§ **TO-DO ITEM**
Would you output all the lines below precisely as they stand, leaving each picture out?

Collected data
-- -- --

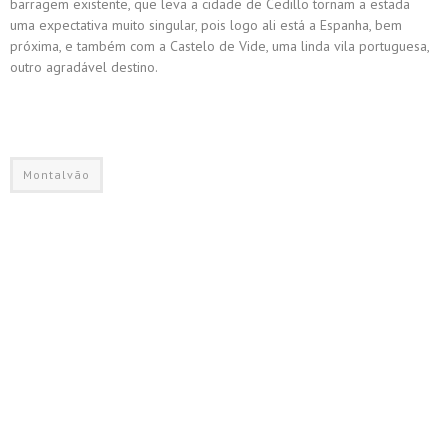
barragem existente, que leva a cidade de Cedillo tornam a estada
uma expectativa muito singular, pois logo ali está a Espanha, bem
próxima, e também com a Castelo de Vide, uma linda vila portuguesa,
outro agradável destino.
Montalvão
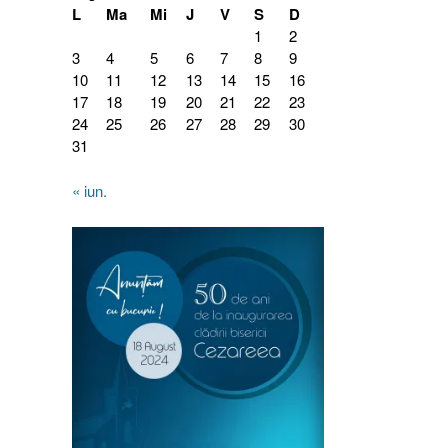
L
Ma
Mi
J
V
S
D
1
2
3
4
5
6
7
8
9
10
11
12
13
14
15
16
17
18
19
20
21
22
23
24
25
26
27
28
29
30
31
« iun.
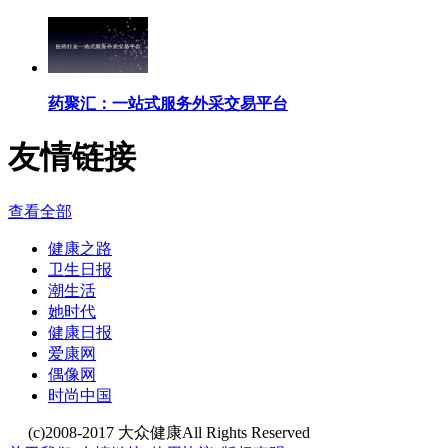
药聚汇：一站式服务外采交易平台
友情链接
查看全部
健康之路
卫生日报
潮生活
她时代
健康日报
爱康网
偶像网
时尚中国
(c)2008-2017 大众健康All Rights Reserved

-- -- --

§ **WRITTEN RESPONSE**
barragem existente, que leva a cidade de Cedillo tornam a estada
uma expectativa muito singular, pois logo ali está a Espanha, bem
próxima, e também com a Castelo de Vide, uma linda vila portuguesa,
outro agradável destino.
Montalvão
L
Ma
Mi
J
V
S
D
1
2
3
4
5
6
7
8
9
10
11
12
13
14
15
16
17
18
19
20
21
22
23
24
25
26
27
28
29
30
31
« iun.
药聚汇：一站式服务外采交易平台
友情链接
查看全部
健康之路
卫生日报
潮生活
她时代
健康日报
爱康网
偶像网
时尚中国
(c)2008-2017 大众健康All Rights Reserved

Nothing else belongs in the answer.